The astronomers found that the nebula has a highly ordered magnetic field with synchrotron-emitting relativistic electrons. However, they did not find a clear connection between the circumnuclear disk and the Double Helix in any radio continuum maps. They found that the nebula lies near the galactic northern end of the northern polarized plume, which indicates physical interaction between the nebula and the plume.

In 2014, Enokiya et al. observed the region with the NANTEN2 telescope in the Atacama Desert of northern Chile and found two molecular features with radial velocities of -35 km s-1 and 0 km s-1 that coincided with the Double Helix. The features are about 150 pc across and located at the tops of molecular ridges elongated vertically to the Galactic plane. The team’s findings suggest that both the Double Helix and its molecular counterparts have their origin at the Galactic centre.

In 2014, CO observations with the Caltech Submillimeter Observatory and Mopra telescopes confirmed that the molecular features were associated with the Double Helix Nebula.

Facts

The Double Helix Nebula was discovered by NASA’s Spitzer Space Telescope in 2005. The discovery was announced in the journal Nature. The study was authored by Mark Morris, Department of Physics and Astronomy, University of California (UCLA), Keven Uchida, Cornell University, and Tuan Do, UCLA. The team reported detecting a torsional wave propagating along the strong magnetic field of the Galactic centre. The unprecedented infrared nebula was described as having the morphology of an intertwined double helix.
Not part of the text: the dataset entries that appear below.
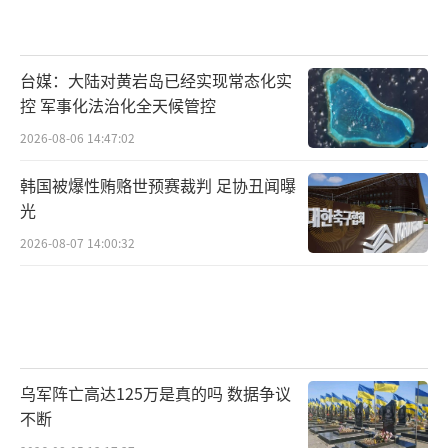
台媒：大陆对黄岩岛已经实现常态化实
控 军事化法治化全天候管控
2026-08-06 14:47:02
韩国被爆性贿赂世预赛裁判 足协丑闻曝
光
2026-08-07 14:00:32
乌军阵亡高达125万是真的吗 数据争议
不断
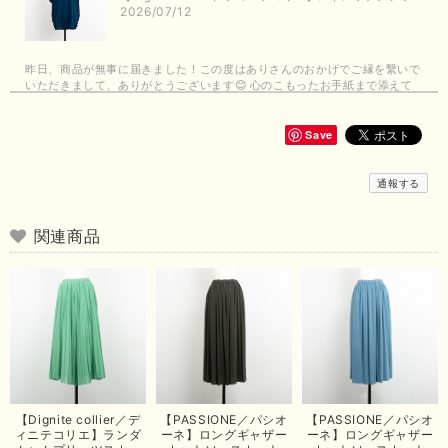
2026/07/12
昨日、商品が無事に届きました！この度はありさんのおかげでご縁を繋いで
いただきまして、ありがとうございます😊 心のこもったお手紙まで添えて
いただきまして、ありがとうございます😊 商品もとても可愛くて、着心地
も良さそうでとても嬉しいです！この夏 大活躍しそうです💕 これからも
よろしくお願いいたします！
Save
この度は商品のお買い上げありがとうございました。 無事に
通報する
お手元に届き、気に入っていただけて安心いたしました！
arichanと同様に、商品の良さを共感していただけて大変嬉し
いです。 きれい見えして、イージーケアで暑くても快適な素
関連商品
材感。 楽しい夏を過ごしてくださいませ。 ありがとうござい
まいした。 またのご縁を楽しみにお待ちしております。
【ma couleur／マクルール】ハイゲージトリコットVガゼットタンク（ブラウン）
2026/06/26
思っていた通りの商品でした。発送も早く、梱包も丁寧。又、お世話になり
【Dignite collier／デ
【PASSIONE／パシオ
【PASSIONE／パシオ
たいと思いました。色々とありがとうございました。
ィニテコリエ】ランダ
ーネ】ロングギャザー
ーネ】ロングギャザー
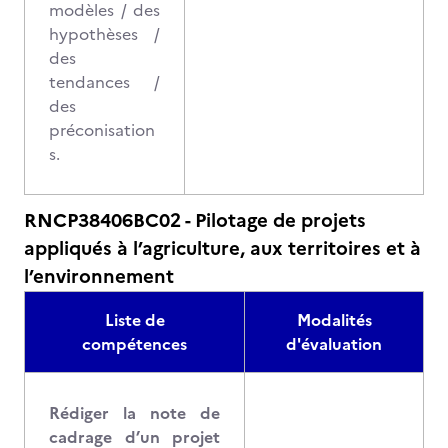
modèles / des
hypothèses /
des
tendances /
des
préconisation
s.
RNCP38406BC02 - Pilotage de projets
appliqués à l’agriculture, aux territoires et à
l’environnement
Liste de
Modalités
compétences
d'évaluation
Rédiger la note de
cadrage d’un projet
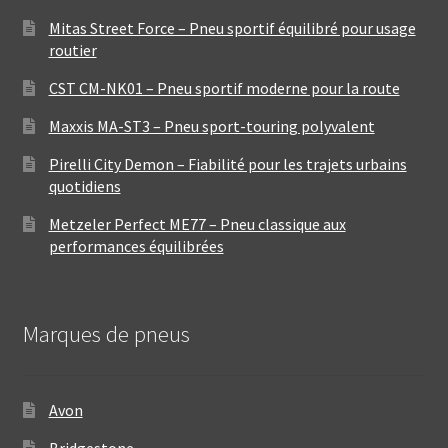
Mitas Street Force – Pneu sportif équilibré pour usage
routier
CST CM-NK01 – Pneu sportif moderne pour la route
Maxxis MA-ST3 – Pneu sport-touring polyvalent
Pirelli City Demon – Fiabilité pour les trajets urbains
quotidiens
Metzeler Perfect ME77 – Pneu classique aux
performances équilibrées
Marques de pneus
Avon
Bridgestone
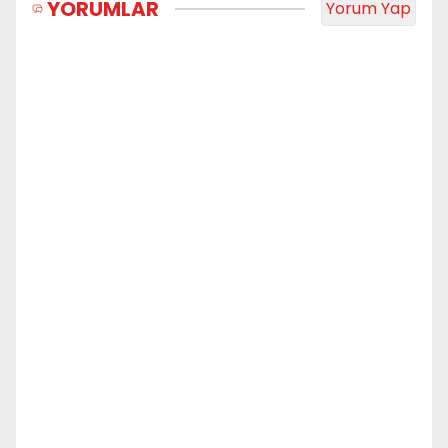
YORUMLAR
Yorum Yap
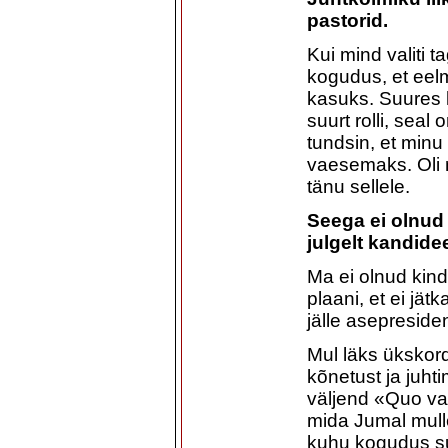
pastorid.
Kui mind valiti t
kogudus, et eelm
kasuks. Suures 
suurt rolli, seal
tundsin, et minu
vaesemaks. Oli n
tänu sellele.
Seega ei olnud 
julgelt kandid
Ma ei olnud kinde
plaani, et ei j
jälle asepresid
Mul läks ükskord
kõnetust ja juh
väljend «Quo va
mida Jumal mull
kuhu kogudus su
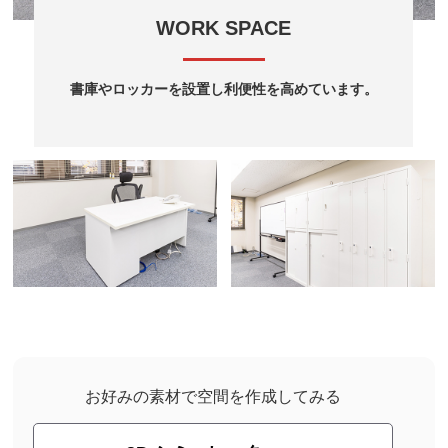
WORK SPACE
書庫やロッカーを設置し利便性を高めています。
お好みの素材で空間を作成してみる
The helically wound strands are part of a much larger structure interpreted by astronomers as a torsional Alfvén wave that propagates vertically from the galactic disk and is driven by the rotation of the circumnuclear disk orbiting the galaxy’s central black hole. Named after the Swedish plasma physicist Hannes Alfvén, Alfvén waves are plasma waves dominated by fluctuations transverse to the direction of the magnetic field. They are important carriers of magnetic energy.

The observed segment of the Double Helix Nebula was around 25 parsecs (81.5 light-years) in length and contained 1.25 full turns of each of the two strands. The nebula itself extends beyond the observed field. The image of the nebula was captured with the Multiband Imaging Photometer (MIPS) aboard the infrared Spitzer Space Telescope.

The discovery of the Double Helix Nebula provided circumstantial evidence that the magnetic fields at the Milky Way’s centre were over 1,000 times stronger than those of the Sun. They are believed to be driven by the massive circumnuclear disk of gas orbiting the galaxy’s central black hole. However, the direct connection between the disk and the double helix is uncertain.

The Double Helix Nebula is not to be mistaken for the Helix Nebula (NGC 7293, Caldwell 63), a bright, large planetary nebula in the constellation Aquarius. Unlike the Double Helix, NGC 7293 can be observed in small telescopes.